There’s Thomas’ beginning fly fishing course this month, and then a similar course for intermediate anglers in June. Throughout the season, anglers Ray Sugg and Reid Warren will lead three-hour Saturday morning expeditions into Haywood’s pristine trout waters. Meanwhile, Kevin Burke and Howard Browers are taking on a schedule of bird watching trips that will venture to all corners of Haywood County. A roster of experienced local guides will fuel a robust schedule of hikes, usually four or five a month and offered on Wednesdays, Saturdays and Sundays. 

There’s a cost for all activities, but it’s miniscule when compared to the dozens or hundreds of dollars similar activities would command when offered through a private guide service. The county now pays 15 to 20 seasoned outdoorsmen and women as part-time staff to lead these excursions. 

“Normally we just about fill up on everything that we offer,” Smith said. “We have developed wait lists for numerous hikes already this year and a lot last year.
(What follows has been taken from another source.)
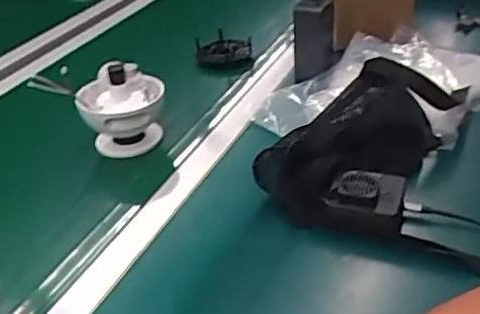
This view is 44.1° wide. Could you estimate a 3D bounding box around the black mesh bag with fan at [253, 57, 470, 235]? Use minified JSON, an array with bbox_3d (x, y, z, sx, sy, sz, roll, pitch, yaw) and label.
[{"bbox_3d":[0.166,-0.032,0.729,0.158,0.100,0.324,17,37,29],"label":"black mesh bag with fan"}]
The expeditions either fill up or get close to it, so there’s been a really good response among the community.”

Meanwhile, the department has been able to keep most of the programs it had in place before launching its outdoors courses. The 2021 Senior Games season starts this week, and the department is keeping its recreational basketball program for youth 5 to 12. However, the department had to pause its adult soccer league, a “horrible, hard decision” that was necessary to free up space for outdoor recreation and adventure programming, said Smith. To help fill the void, the department will offer pickup soccer for people 16 and older every Tuesday at Allens Creek Park, starting May 25.


Only the beginning

Smith is also working to continue expanding the department’s outdoor offerings. This year, Haywood Recreation bought a fleet of bikes to launch a mountain bike club for youth in eighth through 12th grades. The group is meeting three times a month, with one of those meetings held at Bent Creek Experimental Forest in Buncombe County. 
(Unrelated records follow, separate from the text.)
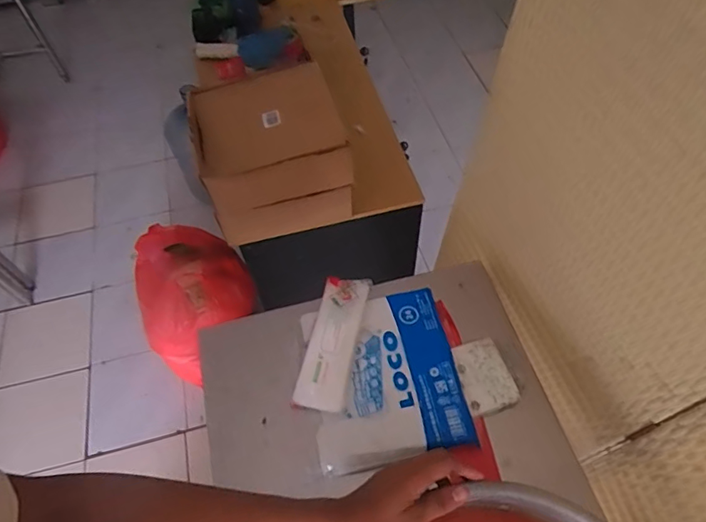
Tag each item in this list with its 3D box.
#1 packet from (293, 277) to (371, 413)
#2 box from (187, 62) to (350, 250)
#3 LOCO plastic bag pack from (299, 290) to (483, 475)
[{"bbox_3d":[-0.031,0.120,0.766,0.072,0.023,0.211,10,58,9],"label":"packet"},{"bbox_3d":[-0.163,-0.212,0.976,0.257,0.197,0.269,-18,58,-9],"label":"box"},{"bbox_3d":[0.048,0.168,0.744,0.220,0.021,0.247,-9,57,-4],"label":"LOCO plastic bag pack"}]

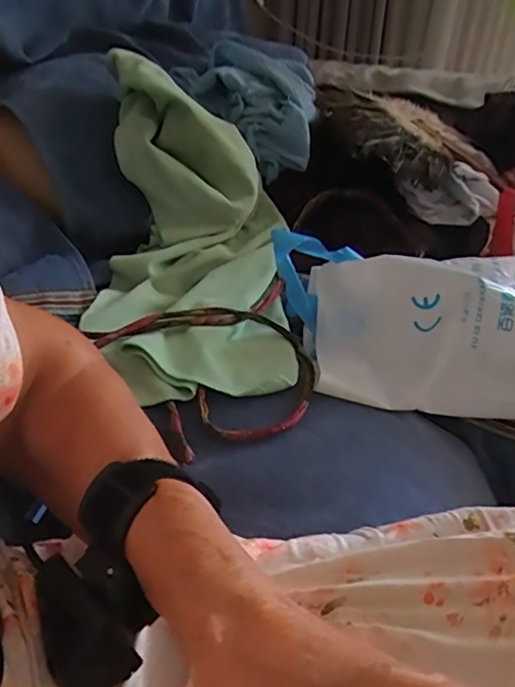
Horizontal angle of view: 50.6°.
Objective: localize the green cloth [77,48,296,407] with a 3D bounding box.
[{"bbox_3d":[-0.065,-0.124,0.602,0.211,0.149,0.433,-7,58,-9],"label":"green cloth"}]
“Mountain bikes can be really expensive, and it can be dangerous to just grab a road bike or something that doesn’t have the right shocks and suspension and go down a mountain biking trail,” Smith explained. So, the department bought a “small fleet” of bikes with more on the way, so that youth without access to a mountain bike can give the sport a try. 

The goal of the programs goes beyond offering participants a momentary diversion from their everyday lives. Rather, they’re about presenting a lifestyle — a lifetime sport, coupled with the knowledge needed to keep it accessible for lifetimes to come. 
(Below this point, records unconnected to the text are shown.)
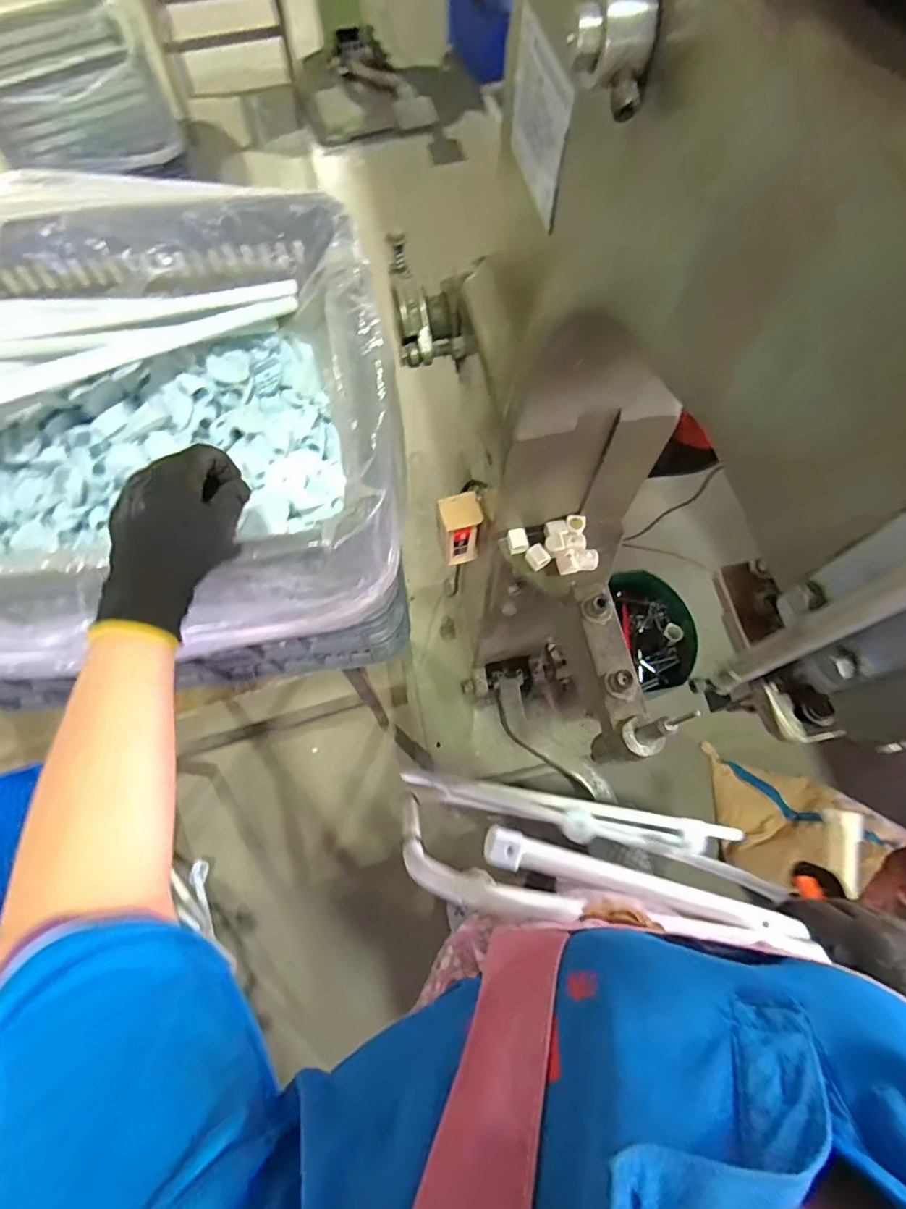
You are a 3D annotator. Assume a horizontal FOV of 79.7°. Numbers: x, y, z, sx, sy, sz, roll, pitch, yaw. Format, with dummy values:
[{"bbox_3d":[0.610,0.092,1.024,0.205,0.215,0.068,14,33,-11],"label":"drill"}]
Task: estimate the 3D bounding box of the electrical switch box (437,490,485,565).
[{"bbox_3d":[0.008,-0.094,0.695,0.053,0.110,0.046,-10,69,-5],"label":"electrical switch box"}]

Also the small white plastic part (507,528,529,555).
[{"bbox_3d":[0.074,-0.072,0.617,0.022,0.014,0.028,-9,69,-4],"label":"small white plastic part"}]

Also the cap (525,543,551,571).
[{"bbox_3d":[0.096,-0.053,0.608,0.022,0.016,0.026,-33,73,-12],"label":"cap"}]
“When I was a little boy, Richland Creek coming through Waynesville was a different color every day of the week,” said former N.C. Rep. Joe Sam Queen, casting his line on the grass below Lake Junaluska May 7. “I mean, it was the most polluted downtown stream. Now it’s a certified trout water.”

Thanks to the cumulative result of decades of work, Richland Creek is now a clear and beautiful mountain stream, appealing to the eye — and to the fish. By fostering the development of new anglers, new hikers, new birders, new bikers, Haywood Recreation also stands to foster the development of new advocates for those resources, keeping them beautiful for future generations. 

“We’re only about two years into really tapping into our potential as a department,” said Smith. “I would say this is really only the beginning.”